Please Take the 2020 EA Survey

by Peter_Hurford1 min read11th Nov 202028 comments

151

Data (EA Community)Community
Frontpage

If you would like to share the EA Survey with others, please share this link: https://www.surveymonkey.com/r/EAS2020Share

The survey will close on the 10th of December at midnight GMT.

-

What is the EA Survey?

The EA Survey provides valuable information about the demographics of the EA community, how people get involved, how they donate, what causes they prioritise, their experiences of EA, and more.

The estimated average completion time for the main section of this year’s survey is 20 minutes. There is also an ‘Extra Credit’ section at the end of the survey, if you are happy to answer some more questions.

 

What's new this year?

There are two important changes regarding privacy and sharing permissions this year:

1) This year, all responses to the survey (including personal information such as name and e-mail address) will be shared with the Centre for Effective Altruism unless you opt out on the first page of the survey.

2) Rethink Priorities will not be making an anonymised data set available to the community this year. We will, however, consider requests for us to provide additional aggregate analyses which are not included in our main series of posts.

 

Also the Centre for Effective Altruism has generously donated a prize of $500 USD that will be awarded to a randomly selected respondent to the EA Survey, for them to donate to any of the organizations listed on EA Funds. Please note that to be eligible, you need to provide a valid e-mail address so that we can contact you.

We would like to express our gratitude to the Centre for Effective Altruism for supporting our work.

28 comments, sorted by Highlighting new comments since Today at 1:53 AM
New Comment

Thanks for organising this! I think the survey is very valuable!
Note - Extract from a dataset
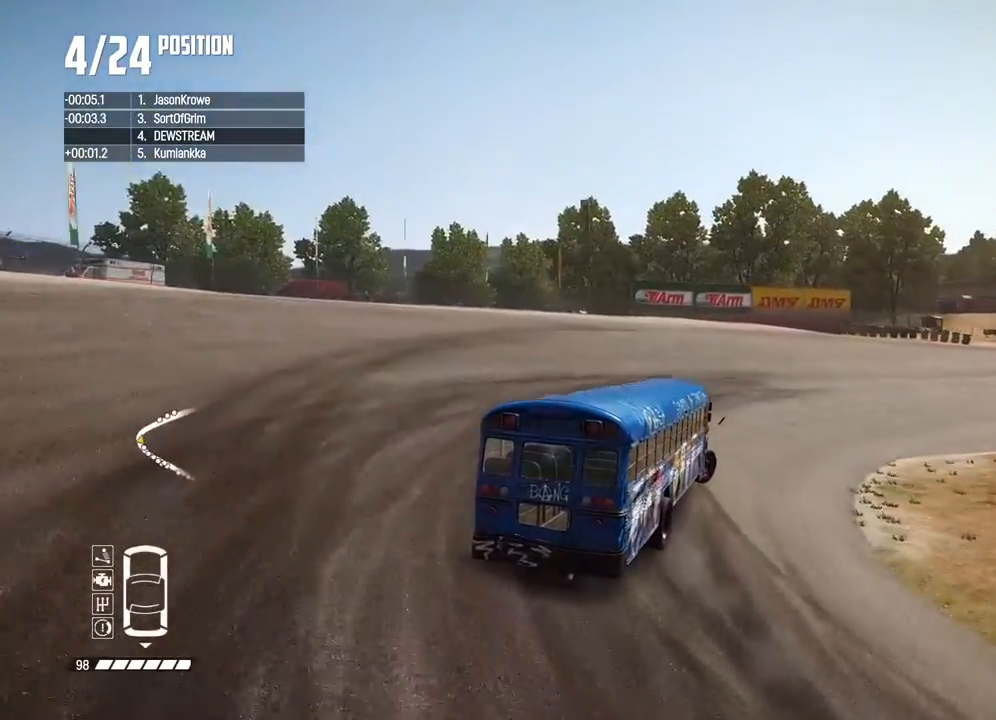
{"dt_ms": 500, "buttons": ["R2"], "left_stick": "up-right", "right_stick": "center", "button_events": []}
I was wondering if you could you say more on why you "will not be making an anonymised data set available to the community"? That seems initially to me like an interesting and useful thing for community members to have, and was wondering whether it was just a lack of resources/it being difficult, that meant that you weren't doing this anymore.

Thanks!

Roughly speaking, there seem to be two main benefits and two main costs to making an anonymised dataset public. The main costs: i) time and ii) people being turned off of the EA Survey due to believing that their data will be available and identifiable. The main benefits: iii) the community being able to access information (which isn't included in our public reports) and iv) transparency and validation from people being able to replicate our results.
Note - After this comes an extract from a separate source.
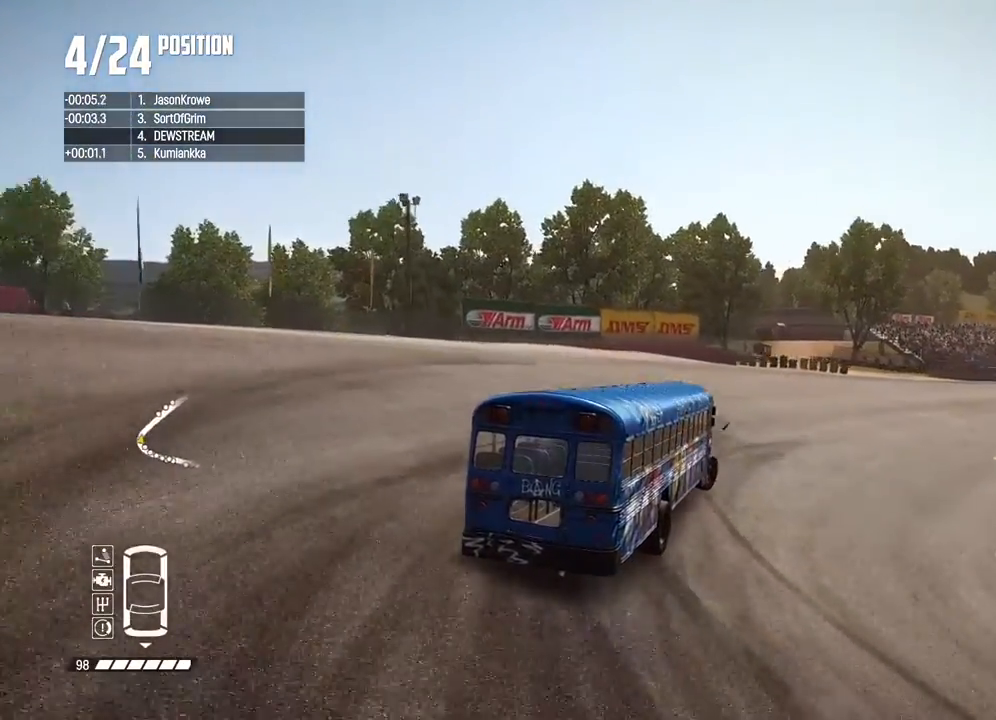
{"dt_ms": 500, "buttons": ["R2"], "left_stick": "center", "right_stick": "center", "button_events": []}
Unfortunately, the dataset is so heavily anonymised in order to try to reduce cost (ii) (while simultaneously increasing cost (i)), that it seems impossible for people to replicate many of our analyses (even with the public dataset), because the data is so heavily obscured, essentially vitiating (iv). We have considered, and are considering, other options like producing a simulated dataset for future surveys in order to allow people to complete their own analyses, if there were sufficient demand, but this would come at an even higher time cost. Conversely, it seems benefit (iii) can be attained, in the main, without releasing a public dataset, just by producing additional aggregate analyses on request (where possible).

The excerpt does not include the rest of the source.